If they were to release the source to at least the protocol and
toolkit libraries, and the sources to some of their window clients,
then we'd at least be able to knit the NeXT box into an environment of
existing UNIX boxes where people are used to running a client on one
box talking to a server on another.

In a similar vein, yesterday I received literature from Stepstone Inc.
They sell an Objective-C compiler, a "Foundation" class library, an
Objective-C interpreter, and a Graphical User Interface class library.
Various parts of their product line run on Apollos, HP9000-200/300,
Sun-2, Sun-3, VAX/Ultrix, VAX/VMS, and PC-AT.  The UI toolkit pieces
run under some of the vendors' window systems (e.g. DM on Apollos,
native or X10R4 on HPs, SunView on Suns, and X10R4 on Ultrix VAXen).
The compiler seems to run on most everything.  Their University site
license fees seem most reasonable, and include source to everything.
(If only other companies would be so open - sigh...)

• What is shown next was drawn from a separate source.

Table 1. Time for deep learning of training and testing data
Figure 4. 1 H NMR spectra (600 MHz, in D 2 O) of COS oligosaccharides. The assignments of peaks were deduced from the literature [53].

They say the develoment environment is getting ported to more
platforms daily - all they need is a good C compiler.  Perhaps an X11
interface is coming soon.  I'd love to play with the Interface Builder
as an X11 application, and see the "bouncing molecules in a cylinder"
demo running on some of the compute engines around here, displaying on
my Sun running X11

I'm just beginning to understand the genealogy of this stuff, I think.
It seems that NeXT licensed Stepstone's development environment, put
it on the Display PostScript backend much as it was already on the X10
and SunView backends, cleaned up the existing classes, and added a few
more.  Then they sold it to IBM to stretch Perot's dollars a bit
further to make it to the ship date :-)

This still doesn't mean that you could use StepStone's stuff to
develop code to run on a Cray that will whisper PostScript in your
NeXT window server's ear.  You'll still need some classes from NeXT to
get the PostScript flying on the wire.  But it's a start.

(Of course, I have no connection with either NeXT or Stepstone, other
than as a very curious inquirer and seeker-after-nifty-stuff.)